Jean-Marie John-Mathews
@svbogdanov Thank you for the support!
Dan Tegzes
Congrats guys, you’ve come quite a long way with this! As a ML engineer I will definitely need this! Kudos to the team for the hard work!
Alex Combessie
@dan_tegzes Thank you very much! Interested in your feedback once you integrate it in your MLOps pipelines.
Magna Ding
Congratulations on the launch. you've indeed journeyed impressively far with this!
Luca Martial
@magnading thanks for the support! We'll keep journeying further and further 🚀
David G Ortega
This is probably one of the most exciting products in the MLOPs space. Ensuring the production quality of your models and reduce your technical debt is for sure a needed step but mostly not implemented by ML teams around the world. Of course, testing an LLM model is definitely a daunting task on top of the pile of work needed to train and deploy your model and Giskard makes it for you! co-author of CML
Luca Martial
@david_g_ortega Thanks for your kind words David! 🙏
Manoj R
Congratulations on the launch team! I'm very curious to know about how giskard detects biases and what is the LLM behind it?
Rabah Abdul Khalek
Thank you @manoj_11! For each model type (tabular, NLP and LLM) we detect biases differently. For LLMs, we have various methods to do it: 1. Generate edge case prompts based on your use case, context, and task and use GPT-4 as a judge to evaluate your LLM's response for hallucination & misinformation. 2. Generate adversarial prompts to try and trick your LLM into generating an output that promotes harmful activities or stereotypes. 3. Inject perturbations and carefully crafted prompts designed to make your model break free from instructions (Injection attacks). 4. Push your LLM to disclose sensitive information and detect if it does. 5. etc. For more details and reference check our documentation: https://docs.giskard.ai/en/lates...
Gadir
2 years to develop an entire product. You guys are very diligent and that’s commendable. This deserves respect, so I will definitely support your product. Congratulations on the launch from the Giskard team
Alex Combessie
@gipetto Thank you! Indeed, this has been a 2-year R&D effort, and we've built it all in the open, for the community!
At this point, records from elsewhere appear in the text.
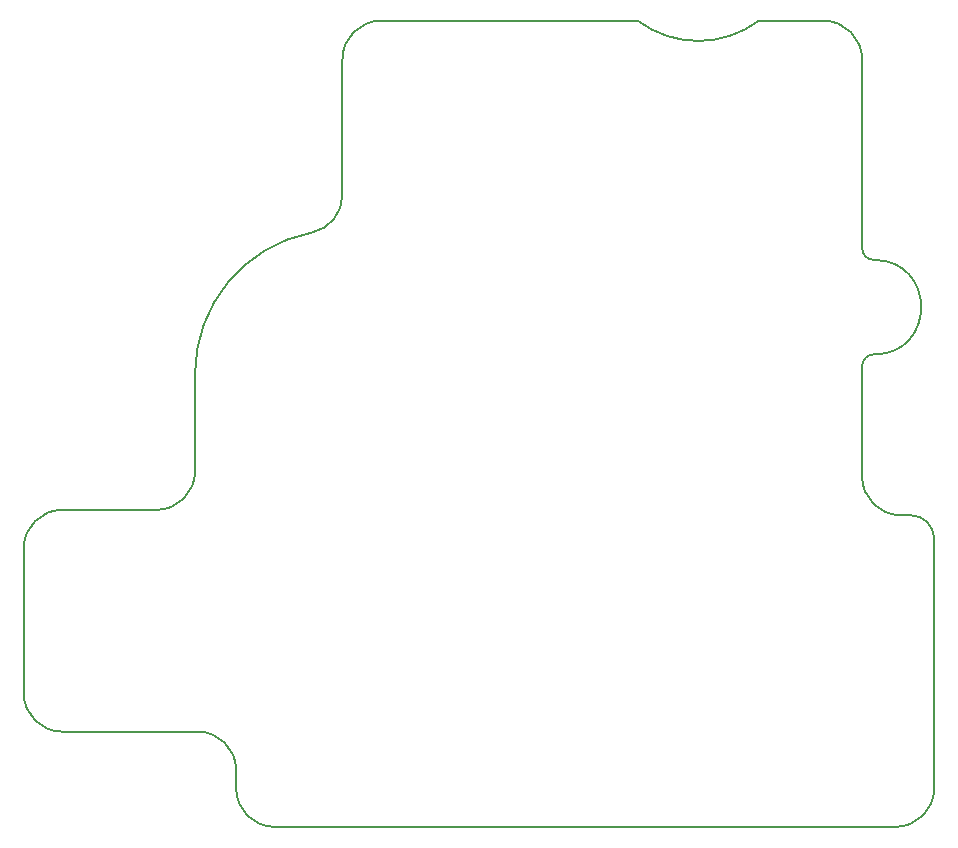
<source format=gbr>
%TF.GenerationSoftware,KiCad,Pcbnew,(6.99.0-874-g7b84e0a7d9-dirty)*%
%TF.CreationDate,2022-02-16T19:00:38-05:00*%
%TF.ProjectId,MotorcycleBatterIsolator,4d6f746f-7263-4796-936c-654261747465,rev?*%
%TF.SameCoordinates,Original*%
%TF.FileFunction,Profile,NP*%
%FSLAX46Y46*%
G04 Gerber Fmt 4.6, Leading zero omitted, Abs format (unit mm)*
G04 Created by KiCad (PCBNEW (6.99.0-874-g7b84e0a7d9-dirty)) date 2022-02-16 19:00:38*
%MOMM*%
%LPD*%
G01*
G04 APERTURE LIST*
%TA.AperFunction,Profile*%
%ADD10C,0.160000*%
%TD*%
G04 APERTURE END LIST*
D10*
X138000000Y-102750000D02*
X116250000Y-102750000D01*
X97268000Y-144160000D02*
X89268000Y-144160000D01*
X86018000Y-147410000D02*
X86018000Y-159690000D01*
X157000000Y-141360000D02*
G75*
G03*
X160250000Y-144610000I3250331J331D01*
G01*
X157000000Y-141360000D02*
X157000000Y-132000000D01*
X107250000Y-171000000D02*
X159850000Y-171000000D01*
X89268000Y-144160000D02*
G75*
G03*
X86018000Y-147410000I-1375J-3248625D01*
G01*
X158000000Y-131000000D02*
G75*
G03*
X158000000Y-123000000I0J4000000D01*
G01*
X163100000Y-167750000D02*
X163100000Y-166750000D01*
X97268000Y-144160000D02*
G75*
G03*
X100518000Y-140910000I-331J3250331D01*
G01*
X113000000Y-106000000D02*
X113000000Y-117500000D01*
X157000000Y-106000000D02*
G75*
G03*
X153750000Y-102750000I-3250331J-331D01*
G01*
X104000000Y-166190000D02*
X104000000Y-167750000D01*
X110373000Y-120690000D02*
G75*
G03*
X113000000Y-117500000I-623096J3189808D01*
G01*
X161100000Y-144610000D02*
X160250000Y-144610000D01*
X104000000Y-167750000D02*
G75*
G03*
X107250000Y-171000000I3250331J331D01*
G01*
X163100000Y-166750000D02*
X163100000Y-146610000D01*
X138000000Y-102750000D02*
G75*
G03*
X148250000Y-102750000I5125000J6835000D01*
G01*
X89268000Y-162940000D02*
X100750000Y-162940000D01*
X100518000Y-132657000D02*
X100518000Y-140910000D01*
X104000000Y-166190000D02*
G75*
G03*
X100750000Y-162940000I-3250331J-331D01*
G01*
X158000000Y-131000000D02*
G75*
G03*
X157000000Y-132000000I365J-1000365D01*
G01*
X153750000Y-102750000D02*
X148250000Y-102750000D01*
X110373000Y-120690000D02*
G75*
G03*
X100518000Y-132657000I2337160J-11966054D01*
G01*
X159850000Y-171000000D02*
G75*
G03*
X163100000Y-167750000I-331J3250331D01*
G01*
X163100000Y-146610000D02*
G75*
G03*
X161100000Y-144610000I-2000729J-729D01*
G01*
X157000000Y-122000000D02*
G75*
G03*
X158000000Y-123000000I1000365J365D01*
G01*
X86018000Y-159690000D02*
G75*
G03*
X89268000Y-162940000I3248625J-1375D01*
G01*
X116250000Y-102750000D02*
G75*
G03*
X113000000Y-106000000I331J-3250331D01*
G01*
X157000000Y-122000000D02*
X157000000Y-106000000D01*
M02*

</source>
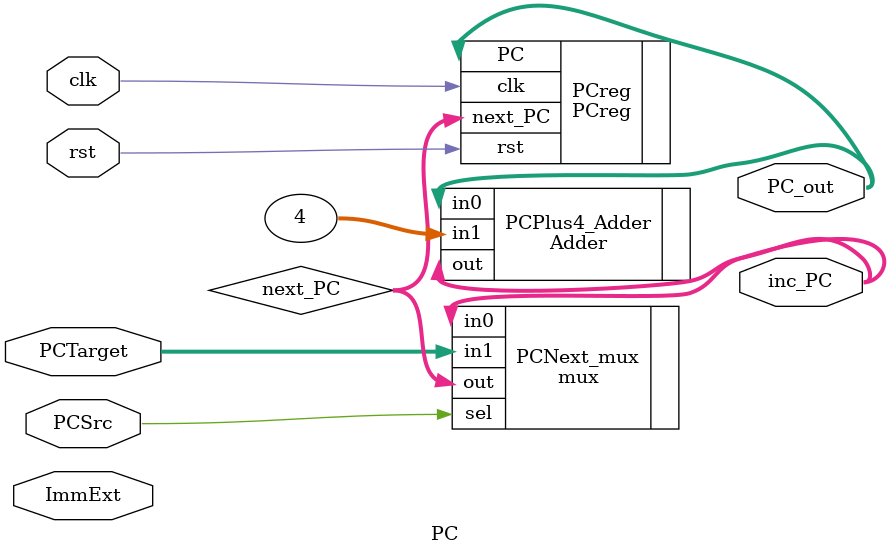
<source format=sv>
module  PC (
    input logic                 rst,                //rst
    input logic                 clk,                //synchronous   
    input logic     [31:0]      ImmExt,              //immediate operand to calc branch target
    input logic                 PCSrc,              //control signal to choose between branch and incremented PC
    input logic     [31:0]      PCTarget,
    output logic    [31:0]      PC_out,             //current PC value
    output logic    [31:0]      inc_PC             //going into result mux
);

logic [31:0]            next_PC;                    //intermediate signal

Adder PCPlus4_Adder(
    .in0    (PC_out),
    .in1    (32'h0004),
    .out    (inc_PC)
);

mux PCNext_mux(
    .in0    (inc_PC),
    .in1    (PCTarget),
    .sel    (PCSrc),
    .out    (next_PC)
);

PCreg PCreg(
    .clk        (clk),
    .rst        (rst),
    .next_PC    (next_PC),
    .PC         (PC_out)
);

endmodule

</source>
Hope it's valuable for your ML engineering projects.
Taha Zemmouri
Awesome product, awesome team! Congrats for the launch :)
Luca Martial
@tezzed thank you for your support throughout! 🙏 Looking forward to building integrations together! ⚒️
Maxime Cerisier
Terrific product for anyone working with ML models and LLMs! Congrats on the launch team!
Jean-Marie John-Mathews
@maxcsr Thank you for your support 🙏!
Mathieu Seguy
Congrats team ! Giskard is really impressive and a real game changer in ML world!
Jean-Marie John-Mathews
@mathieu_seguy Thank you for your support 🙏!
Valentin Huang
Huge contribution to the AI space, congrats @a1x and the Giskard team 👏👏
Jean-Marie John-Mathews
@vhuang Thank you for your support 🙏!
Jeremy Attuil
😃🔥 wow! Congrats.
Jean-Marie John-Mathews
@jeremy_attuil2 Thank you for your support 🙏!